Sunday 18 January 2009

Another week

I gotta work out a system for this...

Didn't get much done this week. Closest thing I have to an explanation is that ONE of my jobs is at Circuit City. So that happened.

Anyway, "My Bloody Valentine 3D?" Not bad. The selling-point is the 3D gore FX shots, and they don't dissapoint, but you may eventually find yourself wondering why a mostly-forgotten mezzo-mezzo 80s slasher like this one got the big glossy remake treatment. Is "Slaughter High" chopped-liver? Did they assume 3D would make the finale of "Sleepaway Camp" perhaps a little TOO 'real'? But worth a look.

The big surprise, for me anyway? "Paul Blart: Mall Cop." Kevin James has been one to watch since he started stealing whole movies out from under Will Smith and Adam Sandler (in "Hitch" and "Chuck & Larry," respectively) but whether or not he can carry a movie as a lead has been a question mark particularly considering how not-great "King of Queens" generally is. Wonder no more: This guy's the real deal.

The premise and the entire outline you've already gleaned if you've seen the posters: Blart is an overweight, socially-awkward mall security guard who (can you guess?) dreams of being a real cop (called it!) but can't pass the physical requirements. Not necessarily because of weight - he's a physical dynamo despite his size - but because his weight is largely owed to Hypoglecimia, requiring him to maintain a high sugar intake in order to avoid fainting spells. He lives with his mom (yeah, saw it coming) while raising the single daughter left him by his ran-off, green-card seeking illegal-immigrant wife (that's new) and pines for the pretty new girl at the mall hair-extensions booth. You already know that he experiences an embarassing public event that sours the chances of that relationship, but to give the movie credit it's much more his own fault than some prank or misunderstanding. Things come to a head when a small army of parkour/extreme-sports trained theives seize the mall on Black Friday for a robbery, taking hostages - Blart's would-be girlfriend and daughter among them - and leaving Blart as the only non-imprisoned good guy on the inside.

So, it's a formula "Die Hard" sendup, but it gets by on solid slapstick, competent action direction (it's a family-friend PG for the language, but the myriad fight scenes are surprisingly intense) and James' inherent likability as Blart.

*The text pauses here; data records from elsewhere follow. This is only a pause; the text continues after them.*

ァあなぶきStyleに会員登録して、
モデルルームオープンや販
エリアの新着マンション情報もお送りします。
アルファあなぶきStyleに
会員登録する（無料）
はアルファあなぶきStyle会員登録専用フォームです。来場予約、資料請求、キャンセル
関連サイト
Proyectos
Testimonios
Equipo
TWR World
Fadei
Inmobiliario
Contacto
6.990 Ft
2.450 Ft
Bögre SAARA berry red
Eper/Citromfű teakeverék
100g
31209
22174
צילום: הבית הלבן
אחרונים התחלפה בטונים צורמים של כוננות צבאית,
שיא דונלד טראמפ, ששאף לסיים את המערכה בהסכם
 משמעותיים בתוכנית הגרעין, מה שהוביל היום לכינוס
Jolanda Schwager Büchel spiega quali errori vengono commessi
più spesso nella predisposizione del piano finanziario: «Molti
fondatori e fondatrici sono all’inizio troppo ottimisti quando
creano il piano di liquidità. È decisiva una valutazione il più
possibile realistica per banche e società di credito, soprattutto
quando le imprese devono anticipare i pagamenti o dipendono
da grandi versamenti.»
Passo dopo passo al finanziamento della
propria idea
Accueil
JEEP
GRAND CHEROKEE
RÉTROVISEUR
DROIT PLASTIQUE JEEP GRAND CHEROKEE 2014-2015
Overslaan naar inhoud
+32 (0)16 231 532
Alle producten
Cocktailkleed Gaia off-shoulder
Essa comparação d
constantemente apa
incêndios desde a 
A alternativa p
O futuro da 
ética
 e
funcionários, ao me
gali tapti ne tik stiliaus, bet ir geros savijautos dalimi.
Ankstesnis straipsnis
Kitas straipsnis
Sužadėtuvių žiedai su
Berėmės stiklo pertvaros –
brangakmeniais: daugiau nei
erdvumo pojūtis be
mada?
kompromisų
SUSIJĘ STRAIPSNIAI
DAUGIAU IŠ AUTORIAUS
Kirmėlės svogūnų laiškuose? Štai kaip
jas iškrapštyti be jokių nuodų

Maybe I'm just naturally inclined to be nice to a movie where a big fat guy on a Segaway throws a douchebaggy X-Games reject on a skateboard through a window. The obviously low budget hurts it, but funny is funny.

Incidentally, here's the trailer for the remake of "Last House on The Left." I've never thought the original was worth much outside of the ahead-of-it's-time brutality, but there's no denying that it has one of the all-time great exploitation-horror premises: A gang that brutally rapes and butchers a young woman in the first-half inadvertently wind up taking shelter in the home of her parents... who take even MORE brutal revenge once they find out who their guests are and what they've done. Violence that'll turn your stomach followed by cathartic violence you can cheer for - perfect setup, yet to be fully realized, so maybe this will actually be better. The trailer gives away what seems to be the major deviation from the material, but I like where this is going. GREAT choice of ironic music:



The Wes Craven original is technically a remake of an Ingmar Bergman movie called "Virgin Spring," believe it or not.